Python Code, Part II

Hopefully you'll have time for this. If not, no worries.

Run the program LabWalk that simulates and visualizes a one-dimensional random-walk. Random walks are used in scientific and financial simulations. A one-dimensional walk can be thought of as a bug or drunkard starting at the origin of a number line and walking left or right with equal probability, taking one step each time.

The program you're given shows a bug, with the letter 'B' in the console and prints the location of the bug and the time-step at which the location occurs in the simulation. Here's the beginning of a run, the Bug starts at the origin in the middle of the screen (that's the visualization. In the run below the bug walks right, then left (back to the origin) then right, right, and so on.

|                                        B                                       | 0 	1
|                                         B                                      | 1 	2
|                                        B                                       | 0 	3
|                                         B                                      | 1 	4
|                                          B                                     | 2 	5
|                                         B                                      | 1 	6
|                                        B                                       | 0 	7
|                                         B                                      | 1 	8
|                                        B                                       | 0 	9
|                                       B                                        | -1 	10

Run the program twice. The value printed after the visualization is the final location of the bug. Write that down on the handin sheet.

The simulation is done in the function walk. How many Python functions are defined in the LabWalk module? What are their names?

Which line of code updates the variable pos to simulate the bug moving to the right (increasing the value of its location).

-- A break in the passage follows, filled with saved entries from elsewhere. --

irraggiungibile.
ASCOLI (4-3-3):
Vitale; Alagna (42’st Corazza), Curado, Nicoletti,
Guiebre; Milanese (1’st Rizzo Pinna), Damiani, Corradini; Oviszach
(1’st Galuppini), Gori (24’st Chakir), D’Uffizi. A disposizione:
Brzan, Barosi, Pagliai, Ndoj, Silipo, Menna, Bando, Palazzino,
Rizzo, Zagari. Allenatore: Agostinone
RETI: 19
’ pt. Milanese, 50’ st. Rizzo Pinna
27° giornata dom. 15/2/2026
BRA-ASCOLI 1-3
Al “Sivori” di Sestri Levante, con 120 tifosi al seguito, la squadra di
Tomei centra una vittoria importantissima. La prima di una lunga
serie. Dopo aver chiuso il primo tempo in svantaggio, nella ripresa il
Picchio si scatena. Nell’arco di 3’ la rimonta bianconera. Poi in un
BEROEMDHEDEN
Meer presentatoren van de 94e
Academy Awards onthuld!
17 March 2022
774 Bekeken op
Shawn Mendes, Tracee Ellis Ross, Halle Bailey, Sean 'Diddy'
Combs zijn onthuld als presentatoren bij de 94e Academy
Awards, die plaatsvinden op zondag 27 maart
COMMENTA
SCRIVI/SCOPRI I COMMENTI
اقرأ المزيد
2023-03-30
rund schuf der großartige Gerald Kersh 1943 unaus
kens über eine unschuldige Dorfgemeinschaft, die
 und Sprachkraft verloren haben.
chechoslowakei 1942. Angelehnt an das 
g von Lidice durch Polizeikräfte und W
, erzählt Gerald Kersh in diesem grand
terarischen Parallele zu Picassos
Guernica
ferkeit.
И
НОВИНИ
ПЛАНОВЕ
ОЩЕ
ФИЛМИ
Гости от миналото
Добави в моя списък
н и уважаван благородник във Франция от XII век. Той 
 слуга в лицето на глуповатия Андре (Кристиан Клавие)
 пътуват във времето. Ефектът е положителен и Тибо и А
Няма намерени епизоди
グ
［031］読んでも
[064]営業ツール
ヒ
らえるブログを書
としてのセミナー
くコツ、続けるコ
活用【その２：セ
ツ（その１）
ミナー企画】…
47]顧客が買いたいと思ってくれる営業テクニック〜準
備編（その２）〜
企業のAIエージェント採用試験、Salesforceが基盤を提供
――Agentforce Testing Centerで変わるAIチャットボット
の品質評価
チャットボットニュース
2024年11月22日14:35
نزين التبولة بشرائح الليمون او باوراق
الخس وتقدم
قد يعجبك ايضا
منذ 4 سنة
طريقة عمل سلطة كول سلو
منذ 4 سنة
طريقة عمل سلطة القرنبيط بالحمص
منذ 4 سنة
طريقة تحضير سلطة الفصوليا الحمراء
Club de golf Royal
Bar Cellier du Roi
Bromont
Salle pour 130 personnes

Currently the function walk returns the distance of the bug from the origin at the end of the simulated walk. Create a variable zcrosses, initalize it to zero, and update it by increasing it by one whenever the bug's location is zero. Put the statement above inside an if statement body that checks to see when the value of pos is zero, e.g., if pos == 0. Return the value of zcrosses instead of the bug's position. Run the program five times. What's the maximal number of times the bug is at the origin during the five runs?

Uncomment the lines in walk that begin with a hashtag and have a call to plt.plot and plt.show. This means you should erase/remove the hashtags. What happens when you run the program?